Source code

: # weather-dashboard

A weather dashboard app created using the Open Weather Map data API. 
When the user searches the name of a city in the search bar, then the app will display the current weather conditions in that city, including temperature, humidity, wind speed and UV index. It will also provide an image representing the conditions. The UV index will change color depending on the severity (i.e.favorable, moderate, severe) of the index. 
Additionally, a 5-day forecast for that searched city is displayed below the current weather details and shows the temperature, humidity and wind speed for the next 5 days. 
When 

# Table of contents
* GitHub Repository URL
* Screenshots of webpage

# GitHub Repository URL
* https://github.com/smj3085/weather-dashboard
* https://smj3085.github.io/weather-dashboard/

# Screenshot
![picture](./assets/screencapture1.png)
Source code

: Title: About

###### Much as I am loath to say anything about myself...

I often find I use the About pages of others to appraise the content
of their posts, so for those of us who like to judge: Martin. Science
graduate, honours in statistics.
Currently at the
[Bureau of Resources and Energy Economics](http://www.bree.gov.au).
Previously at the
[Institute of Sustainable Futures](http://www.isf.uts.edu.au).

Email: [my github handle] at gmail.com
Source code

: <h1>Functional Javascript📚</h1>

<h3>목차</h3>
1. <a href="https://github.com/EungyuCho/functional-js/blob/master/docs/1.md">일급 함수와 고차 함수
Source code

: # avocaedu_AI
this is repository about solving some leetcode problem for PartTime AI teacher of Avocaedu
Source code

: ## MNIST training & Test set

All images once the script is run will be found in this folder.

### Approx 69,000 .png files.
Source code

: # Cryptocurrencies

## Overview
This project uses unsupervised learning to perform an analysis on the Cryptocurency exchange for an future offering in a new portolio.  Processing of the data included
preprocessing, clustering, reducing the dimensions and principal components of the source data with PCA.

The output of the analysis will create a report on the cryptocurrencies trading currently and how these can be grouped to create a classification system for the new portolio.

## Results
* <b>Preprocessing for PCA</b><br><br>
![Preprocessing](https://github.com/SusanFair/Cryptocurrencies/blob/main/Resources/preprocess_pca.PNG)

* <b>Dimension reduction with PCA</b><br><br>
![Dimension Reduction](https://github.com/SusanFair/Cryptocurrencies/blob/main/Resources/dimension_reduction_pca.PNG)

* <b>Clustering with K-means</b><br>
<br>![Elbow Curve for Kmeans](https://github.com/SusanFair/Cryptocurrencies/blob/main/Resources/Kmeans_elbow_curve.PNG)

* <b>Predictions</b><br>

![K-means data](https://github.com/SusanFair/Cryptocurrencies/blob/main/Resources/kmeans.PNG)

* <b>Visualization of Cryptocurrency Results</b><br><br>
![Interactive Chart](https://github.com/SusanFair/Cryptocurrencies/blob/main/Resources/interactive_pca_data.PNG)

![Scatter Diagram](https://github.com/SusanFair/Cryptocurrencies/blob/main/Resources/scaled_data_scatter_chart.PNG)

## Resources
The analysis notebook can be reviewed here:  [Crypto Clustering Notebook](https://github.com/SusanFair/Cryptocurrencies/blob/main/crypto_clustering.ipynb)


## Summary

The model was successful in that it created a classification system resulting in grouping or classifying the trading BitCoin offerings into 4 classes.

◆ **TASK TO CARRY OUT**: The lines holding the string "created" in the listing above are what you should copy out.

◆ **SOLVED EXERCISE**:
A weather dashboard app created using the Open Weather Map data API. 
The model was successful in that it created a classification system resulting in grouping or classifying the trading BitCoin offerings into 4 classes.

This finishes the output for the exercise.